The sun is only half way over the horizon and I am on sensory overload. The sounds in the woods have me looking around trying to see everything at once. Even though the sounds are foreign to me I’m not scared because he is here with me and I know that I’m safe.
He walks soft barely making a sound but I stumble and crack twigs making way to much noise but he says nothing about it. We settle under a tree to wait for things to quieten down and for the squirrels to start running the tree tops. We sit and I look at the shotgun in his lap. I am drawn to it like a moth to a flame. I reach out to touch the scratched and worn stock.
I am lost in a boys thoughts when he leans over and whispers “There he is, see him?” I look but my untrained eyes see nothing but limbs. “Look where I am pointing.”
Suddenly I see the squirrel with his question mark of a tail sure that he is hidden from us.
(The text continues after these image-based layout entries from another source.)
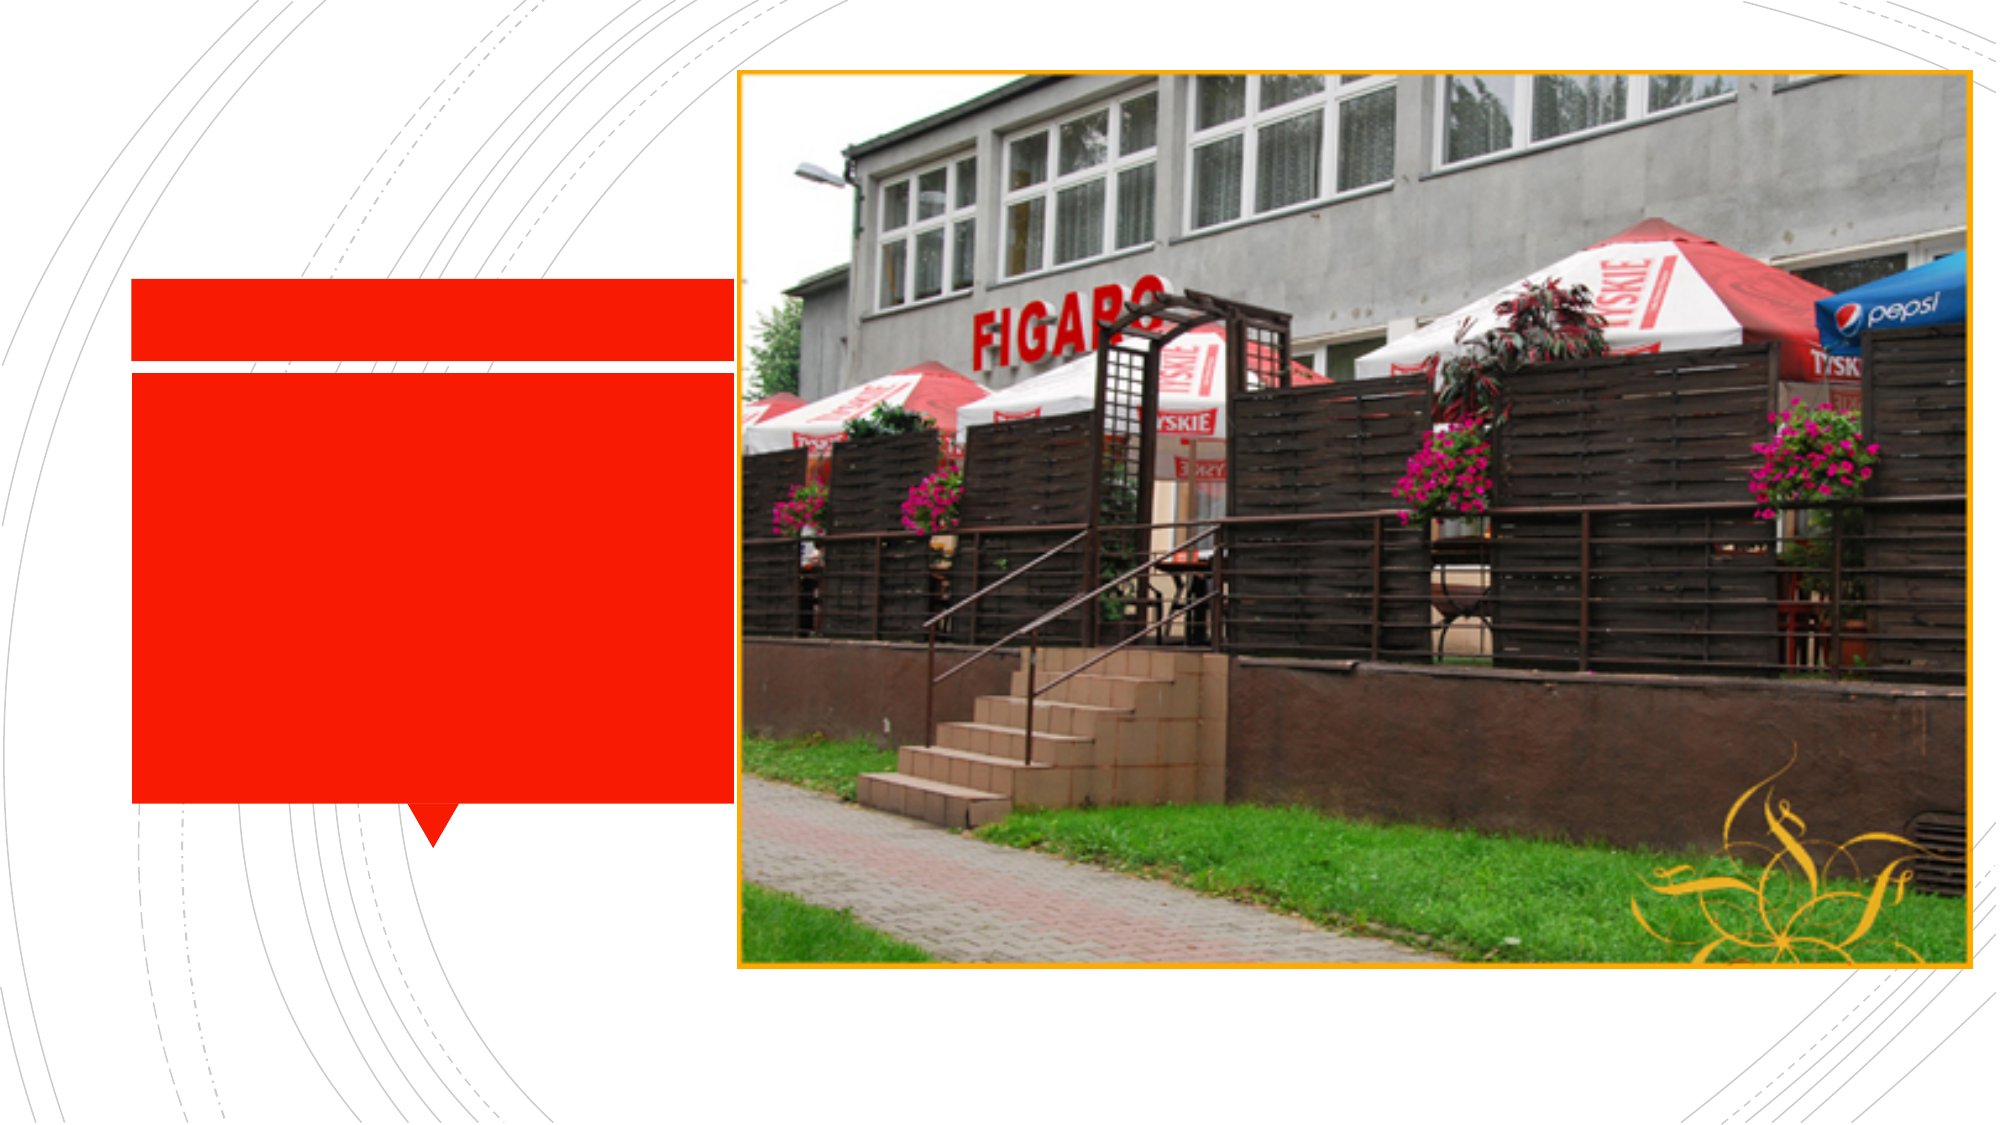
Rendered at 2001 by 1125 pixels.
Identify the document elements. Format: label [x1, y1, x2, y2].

picture [737, 70, 1973, 969]
title [129, 239, 704, 983]
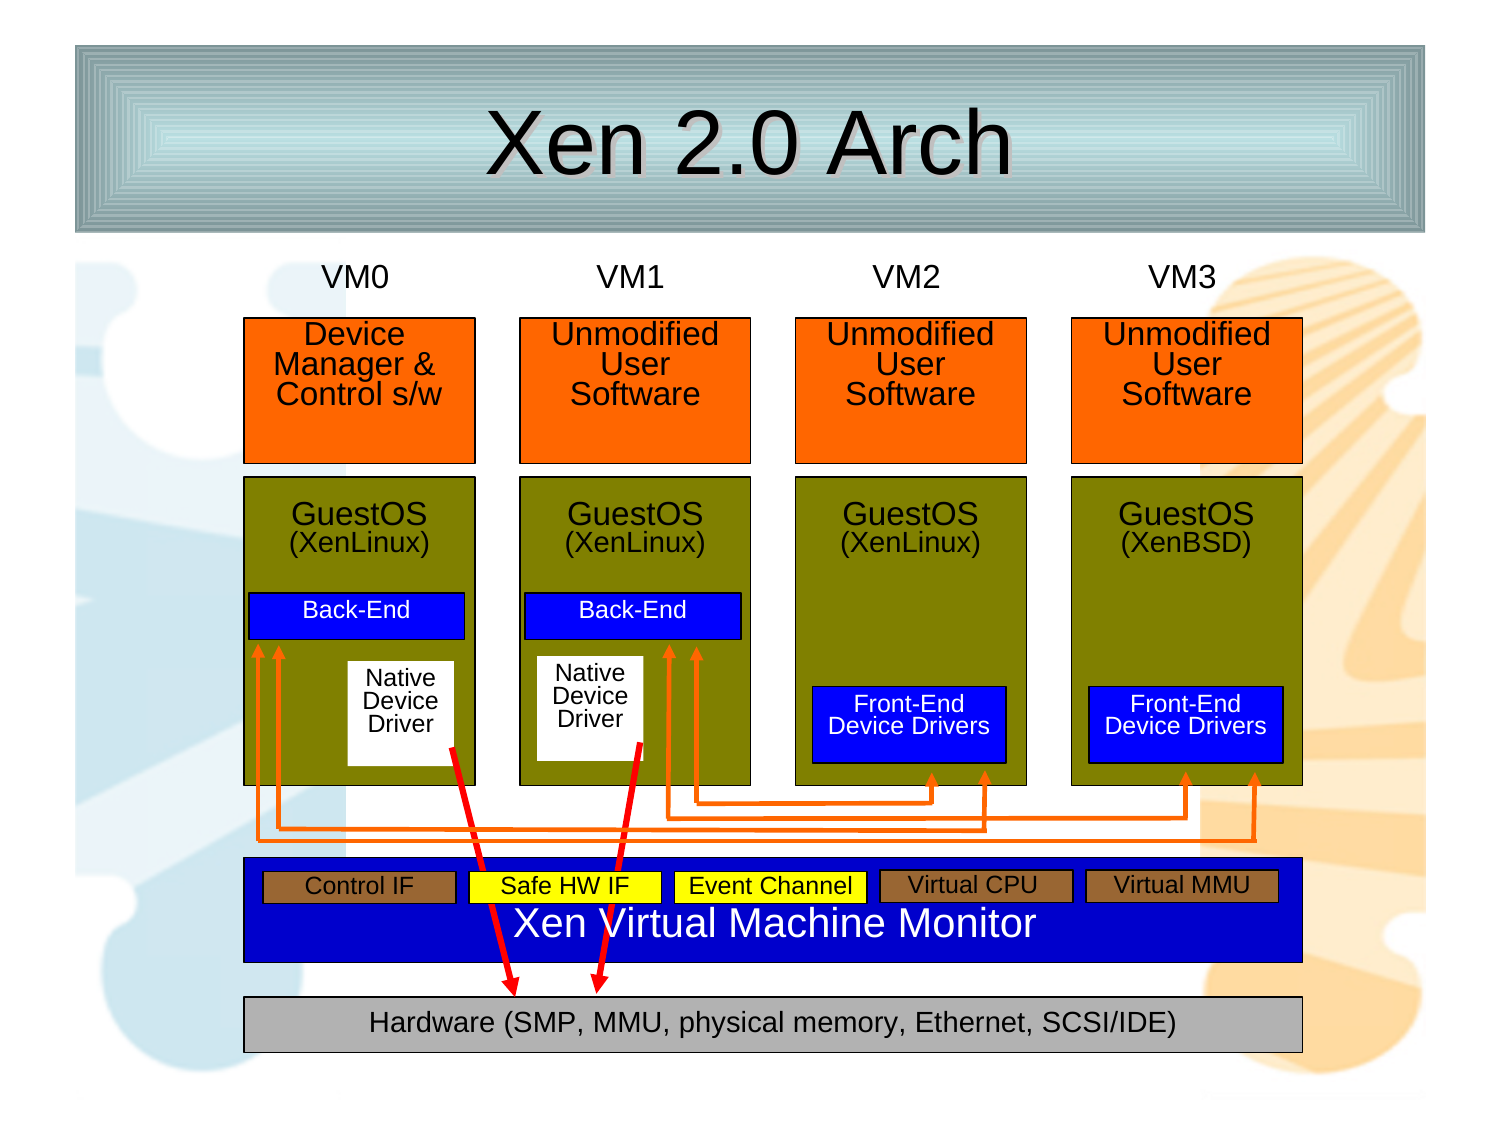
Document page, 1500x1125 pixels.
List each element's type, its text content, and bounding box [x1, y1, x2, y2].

text_box VM1 [581, 257, 680, 313]
text_box [260, 651, 276, 786]
text_box Xen Virtual Machine Monitor [498, 899, 1052, 965]
text_box [243, 857, 498, 963]
text_box Native Device Driver [347, 661, 454, 767]
text_box Native Device Driver [537, 656, 644, 761]
text_box Virtual CPU [880, 870, 1073, 903]
text_box VM3 [1132, 257, 1232, 313]
text_box VM2 [857, 257, 957, 313]
text_box GuestOS (XenLinux) [825, 493, 997, 584]
text_box [243, 996, 1303, 1053]
text_box Safe HW IF [469, 871, 662, 904]
picture [75, 237, 346, 1100]
text_box [795, 476, 1027, 786]
text_box [795, 318, 1027, 464]
text_box [1071, 318, 1303, 464]
text_box [1071, 476, 1303, 786]
text_box Front-End Device Drivers [812, 686, 1007, 764]
text_box Unmodified User Software [1087, 314, 1287, 450]
picture [260, 786, 346, 839]
text_box Back-End [525, 592, 741, 651]
text_box Virtual MMU [1085, 870, 1279, 903]
text_box GuestOS (XenLinux) [550, 493, 721, 584]
text_box [671, 651, 694, 786]
text_box Control IF [263, 871, 456, 904]
text_box [519, 318, 751, 464]
picture [1200, 233, 1426, 1100]
text_box Back-End [248, 592, 465, 651]
text_box [243, 476, 475, 786]
text_box GuestOS (XenLinux) [274, 493, 445, 584]
text_box Event Channel [674, 871, 868, 899]
text_box Hardware (SMP, MMU, physical memory, Ethernet, SCSI/IDE) [248, 1008, 1298, 1041]
text_box VM0 [305, 257, 405, 313]
text_box Device Manager & Control s/w [257, 314, 461, 450]
text_box [243, 318, 475, 464]
text_box GuestOS (XenBSD) [1102, 493, 1271, 584]
picture [281, 786, 346, 826]
text_box [622, 857, 1303, 963]
text_box Unmodified User Software [536, 314, 735, 450]
text_box Front-End Device Drivers [1089, 686, 1283, 764]
title Xen 2.0 Arch [75, 45, 1426, 233]
picture [1200, 786, 1252, 839]
text_box [519, 476, 751, 786]
text_box Unmodified User Software [811, 314, 1010, 450]
text_box [483, 857, 616, 871]
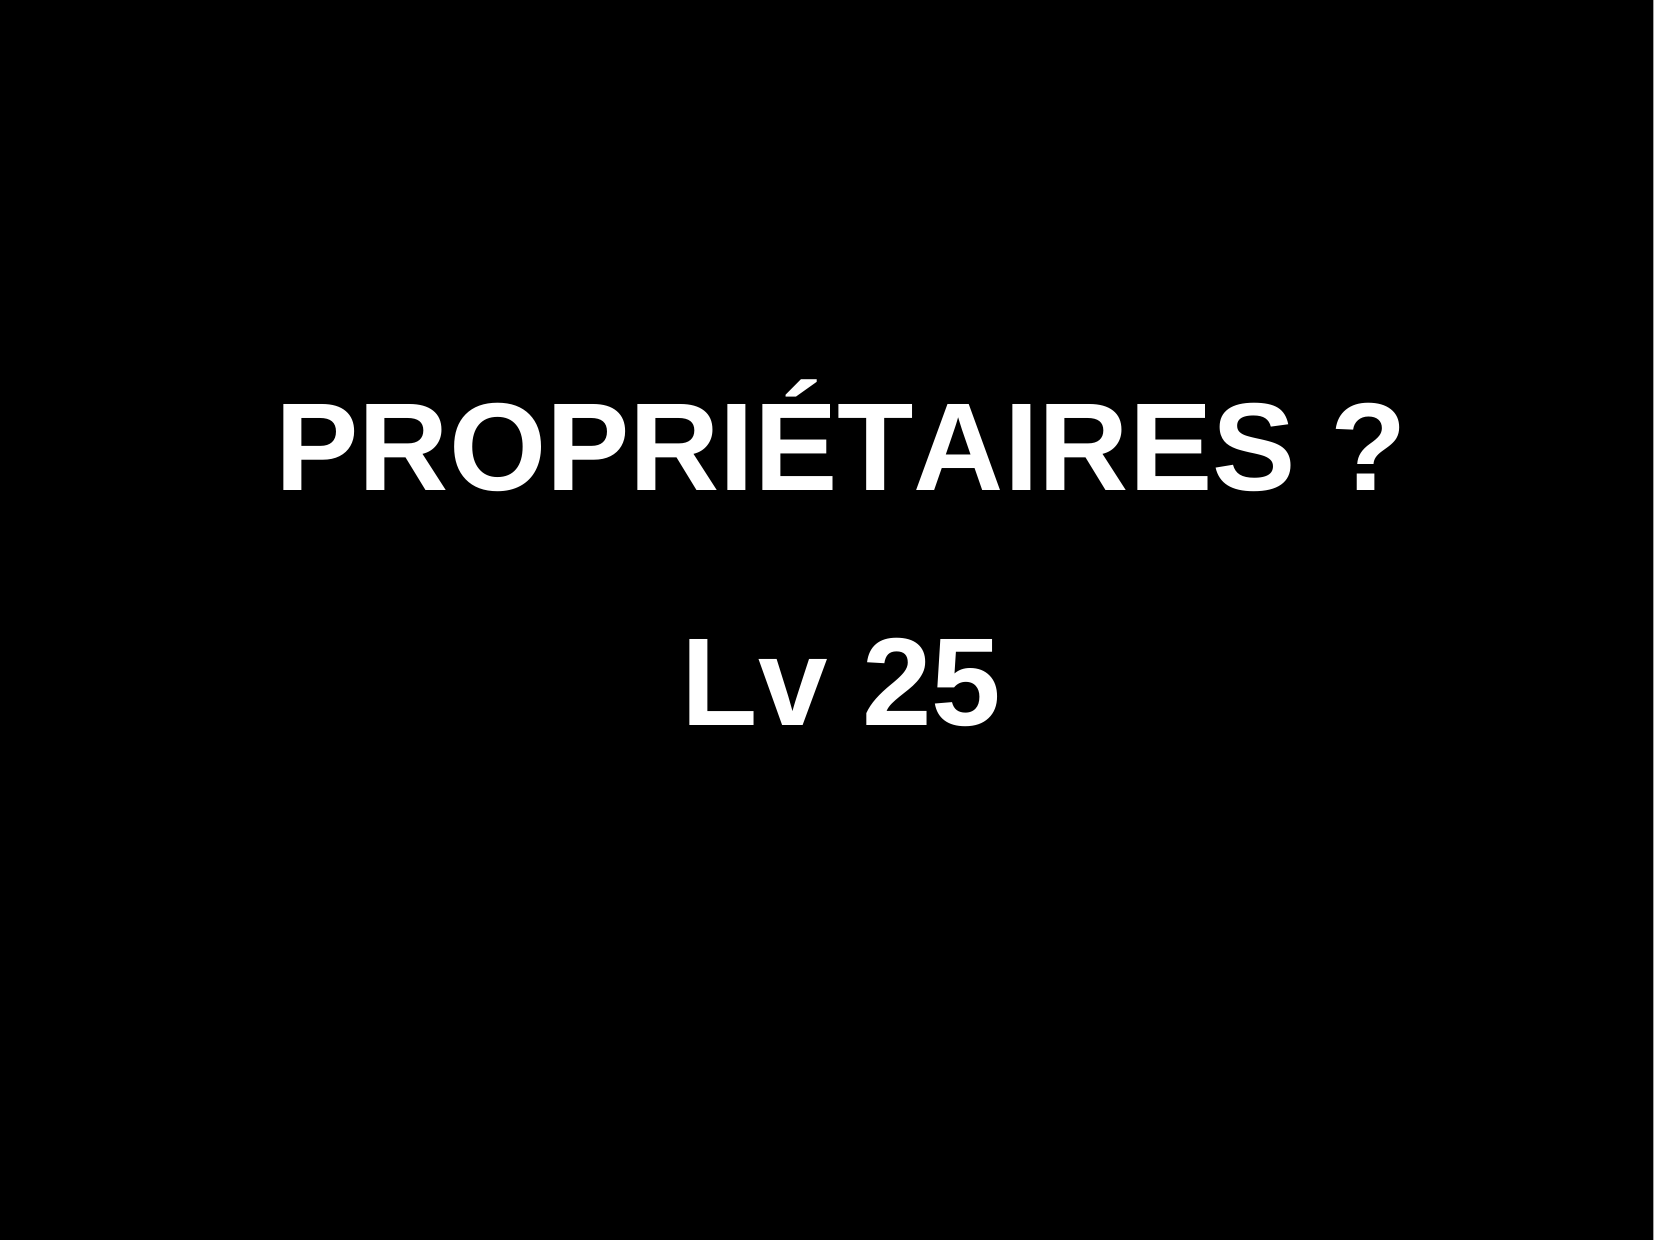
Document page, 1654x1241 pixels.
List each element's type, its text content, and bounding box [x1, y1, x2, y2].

I watch him waiting for the shot but am shocked to see him offering the gun to me. “You shoot him I’ll help you steady the gun.”
I am trembling as my senses kick it up a notch. As he leans over my shoulder to help with the gun I smell the milk barn, Prince Albert and Old Spice. I aim and say a boy’s prayer to not miss. For a six-year-old letting his Pa down would be a fate worse than death.
I pull the trigger and the squirrel begins the last trip to earth he will ever make. Pa gives my back a pat and says, “You did it!” I am thrilled, sad, and anxious for the next squirrel the emotions mixing and welling up inside me.
I pick up the squirrel and he asks if I want to go to the house to show my grandmother and I say yes. On this morning a hunter is born.